The IHCA has urged health service management to significantly increase bed capacity and maximise operating theatre usage across the University of Limerick Hospitals Group (ULHG) to address the repeated cancellation of hospital appointments and operations in response to ongoing emergency department (ED) overcrowding.
In January 2023, there were 2,095 hospital appointments and operations cancelled at hospitals across the Mid-West, 1,252, of which were at University Hospital Limerick (UHL). This compares with 1,435 cancellations across the ULHG in December 2022. A total of 3,530 appointments or operations were, therefore, cancelled in the space of two months during the winter period, with 2,127 of these at UHL alone, which continued to witness some of the highest numbers of people being treated on trolleys and awaiting admission to a hospital bed.
The IHCA’s analysis comes as UHL management confirmed that the number of people seeking emergency treatment reached 270 in a single day, surpassing pre-pandemic levels.
The Association says the overcrowding crisis and increase in cancellations are being compounded by a severe lack of adequate acute bed capacity and consultant vacancies in the region.
Admissions through the ED at UHL account for 83 per cent of inpatient bed days, leaving limited capacity for the scheduled essential surgical and other procedures, which are frequently cancelled to accommodate spikes in demand for emergency care.
An additional 302 inpatient beds and 63 day-case beds are needed by 2036 to address current shortfalls and meet increased patient demand, according to a patient flow report, carried out Deloitte, published in September 2022
While a new 96-bed unit is under construction at UHL, it will take two years to construct and will only offer 48 additional beds, with half of the stock replacing old beds.

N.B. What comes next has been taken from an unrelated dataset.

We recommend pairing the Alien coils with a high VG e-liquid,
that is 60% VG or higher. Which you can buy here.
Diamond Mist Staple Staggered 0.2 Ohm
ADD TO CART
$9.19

Limerick also has one of the lowest number of consultants both at a hospital and Hospital Group level, with a half to a third the number compared with similar model 4 hospitals. The Deloitte report found that UHL has 38 per cent fewer consultants than the Mater Misericordiae University Hospital, Dublin, and 52 per cent fewer than St James’s University Hospital, Dublin.
The cancellation figures across the ULHG form part of a wider analysis which showed almost 45,000 hospital appointments across the country were cancelled in December and January – with more than two-thirds (30,529) of all cancellations occurring in just nine hospitals, including UHL.

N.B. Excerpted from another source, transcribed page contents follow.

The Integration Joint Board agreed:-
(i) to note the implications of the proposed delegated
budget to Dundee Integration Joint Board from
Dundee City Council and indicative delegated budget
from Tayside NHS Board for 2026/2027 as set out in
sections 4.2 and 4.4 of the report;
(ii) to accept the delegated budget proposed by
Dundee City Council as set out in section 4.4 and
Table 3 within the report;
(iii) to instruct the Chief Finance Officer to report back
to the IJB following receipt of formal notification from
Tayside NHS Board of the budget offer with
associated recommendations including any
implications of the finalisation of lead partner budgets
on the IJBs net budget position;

Consultants in Limerick are concerned that overcrowding pressures will remain a significant long-term concern and result in even more cancelled appointments and operations in the months ahead.

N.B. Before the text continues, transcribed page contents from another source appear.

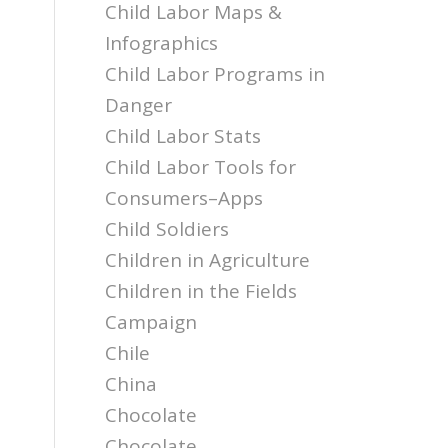
Child Labor Maps &
Infographics
Child Labor Programs in
Danger
Child Labor Stats
Child Labor Tools for
Consumers–Apps
Child Soldiers
Children in Agriculture
Children in the Fields
Campaign
Chile
China
Chocolate
Chocolate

They say what is needed as an immediate priority are an additional 100 hospital beds, and at least 400 extra inpatient and day-case beds over the next number of years to meet growing demand. Theatre usage also needs to be maximised, with operating theatres in the region not running anywhere near capacity due to significant staffing deficits.
Commenting on the cancellation figures, Mr Colin Peirce of the IHCA, Consultant General and Colorectal Surgeon at UHL, said: “Cancelling essential appointments and operations, as is happening again this week across the region, should not be the go-to solution, but is a persistent and serious knock-on effect of the extreme lack of capacity and overcrowding at our hospitals.”
“Medical and surgical staff on the ground have never experienced such sustained levels of stress and moral injury from not being able to provide the care that their patients desperately need.”